Michael Barrett on Saturday 11/01/2014 10:23 am
“Destination: Atwood Avenue” was a nice little promo piece inIsthmus that should definitely be featured in the Greater Madison Convention and Visitor’s Bureau pamphlets. It lacked, however, a good investigative question: Why has Atwood seen such a revival?
Yes, yes, we are lucky to have so many creative entrepreneurs who have worked hard to make their businesses successful on this once run-down thoroughfare; good on them, and thanks. And yes, the the transition of the Barrymore Theatre from adult movie theater to hip venue was a signal event. But it is a tired old story, because there it sat for nearly 20 years, a lonely beacon, with neighbors of empty storefronts and no resurgence in sight.
The true linchpin of the revitalization of Atwood: city parking policy. Had it not been for the informed, critical activism of a few people in the neighborhood, not one of the hip enterprises that have grown up on Atwood in the last 14 years — the era of sustainable and rapid resurgence — could have ever happened on Atwood. Why? Because the city prohibited it through parking policy.
Until the early 2000s, suburban parking requirements were imposed on dense, parking-light urban business districts such as Atwood. It was a death warrant.
Creativity and entrepreneurship were throttled. Coffee shops were told to brew in strip malls. Boutique beers, ordered to industrial parks. Eclectic restaurants, stymied.
Here’s how it worked: The city required that there be an off-street parking space for every table for two, no exceptions. This meant no fun. No funky. No creative. No nothing.
This went on for decades. As older enterprises faded, the city parking bosses ensured that no new businesses could move in to keep the district vital. It wasn’t the mall that killed Atwood, it was public policy.

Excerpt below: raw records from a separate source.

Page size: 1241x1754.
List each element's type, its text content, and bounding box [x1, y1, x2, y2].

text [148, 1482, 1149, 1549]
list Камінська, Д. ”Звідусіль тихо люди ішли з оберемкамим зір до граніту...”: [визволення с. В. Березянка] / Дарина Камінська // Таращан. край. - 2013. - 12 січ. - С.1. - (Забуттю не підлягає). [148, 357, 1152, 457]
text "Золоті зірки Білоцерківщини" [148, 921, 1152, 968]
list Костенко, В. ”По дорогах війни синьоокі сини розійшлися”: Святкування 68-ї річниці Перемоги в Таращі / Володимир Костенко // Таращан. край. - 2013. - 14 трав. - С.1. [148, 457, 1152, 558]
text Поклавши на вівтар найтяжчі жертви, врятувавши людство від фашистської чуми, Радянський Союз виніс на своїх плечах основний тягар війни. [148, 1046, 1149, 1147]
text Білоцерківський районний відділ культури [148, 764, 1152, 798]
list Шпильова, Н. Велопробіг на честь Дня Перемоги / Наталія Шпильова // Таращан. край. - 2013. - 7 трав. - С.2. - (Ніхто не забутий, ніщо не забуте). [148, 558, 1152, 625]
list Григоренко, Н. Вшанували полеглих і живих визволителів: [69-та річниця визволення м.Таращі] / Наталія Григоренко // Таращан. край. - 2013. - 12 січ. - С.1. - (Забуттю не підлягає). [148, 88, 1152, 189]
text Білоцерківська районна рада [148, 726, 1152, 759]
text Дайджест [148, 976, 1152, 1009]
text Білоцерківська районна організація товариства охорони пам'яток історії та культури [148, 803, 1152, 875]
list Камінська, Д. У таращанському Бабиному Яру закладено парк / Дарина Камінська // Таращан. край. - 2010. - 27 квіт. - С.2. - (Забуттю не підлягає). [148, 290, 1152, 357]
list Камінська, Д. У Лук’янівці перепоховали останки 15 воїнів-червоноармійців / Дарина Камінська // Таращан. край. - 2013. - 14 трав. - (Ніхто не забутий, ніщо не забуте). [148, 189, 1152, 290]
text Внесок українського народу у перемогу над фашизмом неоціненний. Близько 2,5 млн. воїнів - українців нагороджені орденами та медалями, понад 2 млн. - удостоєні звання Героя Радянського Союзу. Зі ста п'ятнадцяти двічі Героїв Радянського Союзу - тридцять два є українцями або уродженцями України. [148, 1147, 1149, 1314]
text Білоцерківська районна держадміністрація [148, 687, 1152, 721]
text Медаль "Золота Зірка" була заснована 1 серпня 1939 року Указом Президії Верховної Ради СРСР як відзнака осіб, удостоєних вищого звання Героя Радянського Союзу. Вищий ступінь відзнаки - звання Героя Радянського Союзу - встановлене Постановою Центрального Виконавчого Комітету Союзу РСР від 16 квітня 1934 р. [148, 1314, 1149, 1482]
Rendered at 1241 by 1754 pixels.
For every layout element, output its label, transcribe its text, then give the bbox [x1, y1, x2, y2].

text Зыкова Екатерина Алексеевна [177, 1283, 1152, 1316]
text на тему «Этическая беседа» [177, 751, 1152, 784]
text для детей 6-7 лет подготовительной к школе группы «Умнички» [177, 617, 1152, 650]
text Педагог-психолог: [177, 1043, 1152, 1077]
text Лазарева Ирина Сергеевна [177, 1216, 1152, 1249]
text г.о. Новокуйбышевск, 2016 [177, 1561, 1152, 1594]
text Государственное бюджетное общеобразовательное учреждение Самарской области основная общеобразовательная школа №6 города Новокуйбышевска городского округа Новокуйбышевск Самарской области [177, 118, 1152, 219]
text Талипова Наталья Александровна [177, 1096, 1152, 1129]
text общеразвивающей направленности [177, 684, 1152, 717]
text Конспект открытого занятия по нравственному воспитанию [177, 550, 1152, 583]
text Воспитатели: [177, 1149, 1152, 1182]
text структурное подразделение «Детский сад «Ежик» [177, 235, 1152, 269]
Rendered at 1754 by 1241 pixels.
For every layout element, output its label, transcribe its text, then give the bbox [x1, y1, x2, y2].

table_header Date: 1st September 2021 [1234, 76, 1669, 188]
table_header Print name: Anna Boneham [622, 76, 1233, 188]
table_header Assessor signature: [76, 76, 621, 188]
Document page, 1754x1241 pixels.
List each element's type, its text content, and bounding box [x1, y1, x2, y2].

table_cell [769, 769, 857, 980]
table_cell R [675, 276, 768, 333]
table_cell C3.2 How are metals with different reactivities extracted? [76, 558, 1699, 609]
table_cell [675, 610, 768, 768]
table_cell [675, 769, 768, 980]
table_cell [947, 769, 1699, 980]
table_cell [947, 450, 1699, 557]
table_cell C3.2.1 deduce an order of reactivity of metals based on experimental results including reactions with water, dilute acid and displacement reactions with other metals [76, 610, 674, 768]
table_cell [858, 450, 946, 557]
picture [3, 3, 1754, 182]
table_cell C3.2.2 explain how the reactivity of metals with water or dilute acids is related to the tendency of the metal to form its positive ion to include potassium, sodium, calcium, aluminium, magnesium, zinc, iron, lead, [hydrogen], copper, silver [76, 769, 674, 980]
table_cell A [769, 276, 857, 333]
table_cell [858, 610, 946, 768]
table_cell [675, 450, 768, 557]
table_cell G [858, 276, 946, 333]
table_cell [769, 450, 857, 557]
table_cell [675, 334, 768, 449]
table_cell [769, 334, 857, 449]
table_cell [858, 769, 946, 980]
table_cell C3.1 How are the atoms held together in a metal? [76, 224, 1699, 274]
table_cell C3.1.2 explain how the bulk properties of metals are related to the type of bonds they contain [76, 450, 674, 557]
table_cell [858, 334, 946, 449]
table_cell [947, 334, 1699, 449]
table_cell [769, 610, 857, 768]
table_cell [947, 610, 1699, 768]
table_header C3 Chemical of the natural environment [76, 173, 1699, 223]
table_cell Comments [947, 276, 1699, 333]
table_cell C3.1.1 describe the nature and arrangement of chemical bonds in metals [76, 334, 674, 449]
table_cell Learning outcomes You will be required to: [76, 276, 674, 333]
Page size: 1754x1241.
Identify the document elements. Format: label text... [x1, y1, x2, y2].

By 1999, a (very) small group of visionary citizens had had quite enough of this. These active alt-transportation agitators worked with verve and persistence, at times getting in the faces of hidebound alders and parking bureaucrats, to put a stop to the desertification of Atwood Avenue. Over the shrill warnings of planners and highwaymen, the citizens who crafted the Schenk-Atwood-Starkweather-Worthington Neighborhood Plan (PDF) of 2000 enshrined a provision that prioritized a walkable business district. To that end, it strongly recommended eliminating parking requirements.
Yes, eliminating parking requirements. Altogether. This was a radical notion up to the mid-aughties, believe it or not.
Once passed, these same citizens started showing up at zoning meetings, plan in hand, demanding that cool businesses be allowed to locate on Atwood sans parking.
Cafe Zoma was the first successful — but hard fought — “exemption” under the new neighborhood plan. It featured zero car parking stalls. That set the precedent for all the coolness that followed. Creative entrepreneurship blossomed, and just keeps blossoming.
Under new city leadership in 2003, Atwood Avenue’s successful elimination of parking requirements was recognized and even incorporated into the new zoning code. There are no longer minimum parking requirements for small storefronts anywhere in the city.
Michael D. Barrett is an energy efficiency and community plan analyst with UrbanThoreau LLC and publishes urbanthoreau.com/blog.